D-Day is coming, and Donald Trump is headed to Europe. The 75th anniversary of the Allied landing on Normandy, which marked the “beginning of the end” for the Nazis in Europe, could be a celebration of the transatlantic alliance that ended World War II and then rebuilt the Western world. And yet, Trump has mounted one challenge after another to the very idea of alliances, to say nothing of the international system embraced by Democratic and Republican presidents alike for decades. The disruption extends far beyond the West. From Iran to North Korea, Trump says “America first” is what guides his policies; he boasted at a recent rally that “America is winning again and America is being respected again.” So how’s he doing?
We graded Trump based on what he’s said he wants to achieve with each of his top national-security initiatives, two and a half years into his administration.
Trump’s various moves against China, from the ongoing trade war to efforts to block the Chinese tech giant Huawei’s rapid expansion, have sparked much debate. But the Trump administration’s relentless and combative focus on China has succeeded in reframing the debate on U.S.-China policy. Those who advocate a more open and tolerant approach to China and its global ambitions are losing ground to a growing contingent of voices pushing for the United States to view China as a pressing threat—and to counter it aggressively. The administration’s top-down focus on China, in short, is bringing some results.
Though the president says he counts Chinese President Xi Jinping as a friend, he, along with senior U.S. officials, has kept up a rhetorical assault against everything from China’s tariff policy to its industrial-scale use of cyberespionage and the mass internment and surveillance of ethnic Uighurs. The Justice Department, meanwhile, has been racking up indictments in an initiative to combat Chinese espionage, regulations have tightened on Chinese investment in sensitive technology, and the Trump administration has continued to counter China in the South China Sea.The administration’s national-defense strategy is now focused on great-power competition, in part to combat China’s assertiveness.

- [RECORD SET]:
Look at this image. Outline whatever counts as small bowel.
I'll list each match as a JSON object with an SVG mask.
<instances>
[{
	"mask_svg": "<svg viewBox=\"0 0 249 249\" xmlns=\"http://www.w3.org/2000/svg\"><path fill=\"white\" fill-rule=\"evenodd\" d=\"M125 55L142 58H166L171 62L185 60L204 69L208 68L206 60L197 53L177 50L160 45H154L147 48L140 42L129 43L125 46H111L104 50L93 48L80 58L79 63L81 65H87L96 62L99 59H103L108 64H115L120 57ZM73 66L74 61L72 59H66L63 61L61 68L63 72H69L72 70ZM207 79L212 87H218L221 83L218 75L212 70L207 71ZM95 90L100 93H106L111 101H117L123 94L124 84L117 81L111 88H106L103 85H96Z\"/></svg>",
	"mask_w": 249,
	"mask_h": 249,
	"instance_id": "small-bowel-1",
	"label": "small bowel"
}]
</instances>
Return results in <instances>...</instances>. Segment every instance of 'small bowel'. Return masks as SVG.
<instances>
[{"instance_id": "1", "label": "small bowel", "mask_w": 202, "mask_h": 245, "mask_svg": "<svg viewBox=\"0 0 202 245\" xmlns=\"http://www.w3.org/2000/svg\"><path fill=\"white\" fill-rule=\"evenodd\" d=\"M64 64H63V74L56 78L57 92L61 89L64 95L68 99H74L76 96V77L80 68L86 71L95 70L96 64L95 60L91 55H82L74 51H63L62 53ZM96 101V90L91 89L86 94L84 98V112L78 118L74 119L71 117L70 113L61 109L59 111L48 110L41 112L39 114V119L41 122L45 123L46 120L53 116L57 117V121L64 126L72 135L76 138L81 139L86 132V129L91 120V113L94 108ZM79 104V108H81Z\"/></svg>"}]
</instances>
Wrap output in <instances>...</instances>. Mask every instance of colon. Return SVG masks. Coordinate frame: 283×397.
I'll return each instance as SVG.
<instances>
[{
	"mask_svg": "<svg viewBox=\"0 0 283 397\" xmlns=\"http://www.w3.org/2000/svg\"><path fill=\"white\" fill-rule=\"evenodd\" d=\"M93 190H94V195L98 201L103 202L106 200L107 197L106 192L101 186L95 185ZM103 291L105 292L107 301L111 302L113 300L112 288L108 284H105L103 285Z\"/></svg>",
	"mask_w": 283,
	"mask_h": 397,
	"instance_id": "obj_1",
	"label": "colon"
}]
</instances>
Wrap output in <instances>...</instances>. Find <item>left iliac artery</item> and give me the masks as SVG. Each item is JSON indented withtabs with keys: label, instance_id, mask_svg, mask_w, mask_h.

- [GOALS]:
1/ Which Chinese tech giant does the article say the Trump administration tried to keep from expanding rapidly?
2/ Reproduce verbatim the part of the article that opens with the words containing "We graded Trump" and closes with "into his administration.".

- [RESULTS OF THE EXERCISE]:
1/ Huawei

2/
We graded Trump based on what he’s said he wants to achieve with each of his top national-security initiatives, two and a half years into his administration.